Cllr Goldberg summed up and advised that he was disappointed in the misrepresentation of the facts. The Medium Term Financial Plan had stated that the Council would need to find a further £4m to meet the cuts, and the proposals from the Liberal Democrats represented spending the same money several times over. The agency staff previously referred to were delivering essential front line services such as social work. Cllr Goldberg asked why the Government was giving tax breaks to millionaires and increasing the burden on the poorest. An unprecedented 7 years of austerity had been announced.

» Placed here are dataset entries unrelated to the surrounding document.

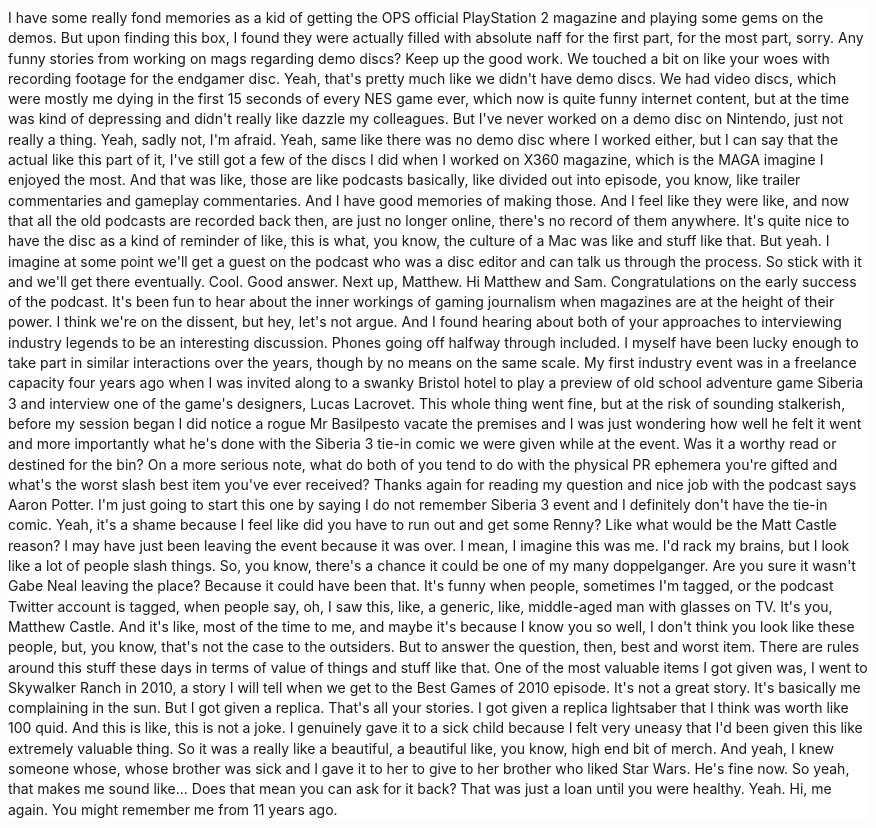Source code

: I have some really fond memories as a kid of getting the OPS official PlayStation 2 magazine and playing some gems on the demos. But upon finding this box, I found they were actually filled with absolute naff for the first part, for the most part, sorry. Any funny stories from working on mags regarding demo discs?
Keep up the good work. We touched a bit on like your woes with recording footage for the endgamer disc.
Yeah, that's pretty much like we didn't have demo discs. We had video discs, which were mostly me dying in the first 15 seconds of every NES game ever, which now is quite funny internet content, but at the time was kind of depressing and didn't really like dazzle my colleagues. But I've never worked on a demo disc on Nintendo, just not really a thing.
Yeah, sadly not, I'm afraid.
Yeah, same like there was no demo disc where I worked either, but I can say that the actual like this part of it, I've still got a few of the discs I did when I worked on X360 magazine, which is the MAGA imagine I enjoyed the most. And that was like, those are like podcasts basically, like divided out into episode, you know, like trailer commentaries and gameplay commentaries. And I have good memories of making those.
And I feel like they were like, and now that all the old podcasts are recorded back then, are just no longer online, there's no record of them anywhere. It's quite nice to have the disc as a kind of reminder of like, this is what, you know, the culture of a Mac was like and stuff like that. But yeah.
I imagine at some point we'll get a guest on the podcast who was a disc editor and can talk us through the process. So stick with it and we'll get there eventually.
Cool. Good answer. Next up, Matthew.
Hi Matthew and Sam. Congratulations on the early success of the podcast. It's been fun to hear about the inner workings of gaming journalism when magazines are at the height of their power.
I think we're on the dissent, but hey, let's not argue. And I found hearing about both of your approaches to interviewing industry legends to be an interesting discussion. Phones going off halfway through included.
I myself have been lucky enough to take part in similar interactions over the years, though by no means on the same scale. My first industry event was in a freelance capacity four years ago when I was invited along to a swanky Bristol hotel to play a preview of old school adventure game Siberia 3 and interview one of the game's designers, Lucas Lacrovet. This whole thing went fine, but at the risk of sounding stalkerish, before my session began I did notice a rogue Mr Basilpesto vacate the premises and I was just wondering how well he felt it went and more importantly what he's done with the Siberia 3 tie-in comic we were given while at the event.
Was it a worthy read or destined for the bin? On a more serious note, what do both of you tend to do with the physical PR ephemera you're gifted and what's the worst slash best item you've ever received? Thanks again for reading my question and nice job with the podcast says Aaron Potter.
I'm just going to start this one by saying I do not remember Siberia 3 event and I definitely don't have the tie-in comic.
Yeah, it's a shame because I feel like did you have to run out and get some Renny? Like what would be the Matt Castle reason?
I may have just been leaving the event because it was over. I mean, I imagine this was me. I'd rack my brains, but I look like a lot of people slash things.
So, you know, there's a chance it could be one of my many doppelganger. Are you sure it wasn't Gabe Neal leaving the place? Because it could have been that.
It's funny when people, sometimes I'm tagged, or the podcast Twitter account is tagged, when people say, oh, I saw this, like, a generic, like, middle-aged man with glasses on TV. It's you, Matthew Castle. And it's like, most of the time to me, and maybe it's because I know you so well, I don't think you look like these people, but, you know, that's not the case to the outsiders.
But to answer the question, then, best and worst item. There are rules around this stuff these days in terms of value of things and stuff like that. One of the most valuable items I got given was, I went to Skywalker Ranch in 2010, a story I will tell when we get to the Best Games of 2010 episode.
It's not a great story. It's basically me complaining in the sun. But I got given a replica.
That's all your stories.
I got given a replica lightsaber that I think was worth like 100 quid. And this is like, this is not a joke. I genuinely gave it to a sick child because I felt very uneasy that I'd been given this like extremely valuable thing.
So it was a really like a beautiful, a beautiful like, you know, high end bit of merch. And yeah, I knew someone whose, whose brother was sick and I gave it to her to give to her brother who liked Star Wars. He's fine now.
So yeah, that makes me sound like...
Does that mean you can ask for it back? That was just a loan until you were healthy.
Yeah. Hi, me again. You might remember me from 11 years ago.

Cllr Goldberg stated that he would vote for the recommendation, as he did not feel the Council had any other reasonable choice.

 

The Mayor then MOVED the recommendations as contained in the report.

 

On a vote there being 32 for and 22 against (on a re-count found to be 32 for and 21 against) it was:

 

RESOLVED

 

i.       That having taken into account the outcome of the consultation as detailed in Appendix A and the attached Equalities Impact Assessment at Appendix B of the report, the Council Tax Reduction Scheme as set out at Appendix E of the report be agreed and adopted; 

 

ii.       That accordingly, the principles of the Council Tax Reduction Scheme, as summarised in Section 6 of the report, be adopted in respect of all working age claimants, having an overall reduction of Council Tax support of 19.8%;

 

iii.     The Scheme remain in perpetuity with parameters uprated as per the Scheme rules, unless a decision were to be taken by Council to replace or alter the Scheme at annual review;

 

iv.     That further to the agreement at Cabinet on 10th July 2012, the following adjustments to Council Technical changes be agreed:-

 

a)   Reduction of discount on Class D empty properties undergoing major repair (previously known as Exemption Class A) to 50% for one year and 0% discount thereafter.  This was previously agreed at a flat 0% discount;

 

b)   Payment of an Empty Homes Premium on properties that have been empty and unfurnished for more than two years of 50%.  Unoccupied annexes and properties belonging to a member of the armed forces currently absent as a result of this are excluded from this premium;

 

c)   One-off 100% discount for the first calendar month for Class C properties (Empty properties) and 0% discount thereafter.  Occupation periods of less than six weeks will be disregarded in administering this discount;

 

v.      That authority be given to the Director of Corporate Resources and Head of Revenues, Benefits & Customer Services to take all appropriate steps to implement and administer the Scheme; and.

 

vi.     That authority to be given to the Head of Legal Services to make all necessary amendments to the Constitution to reflect the Council’s new functions in relation to council tax reduction schemes.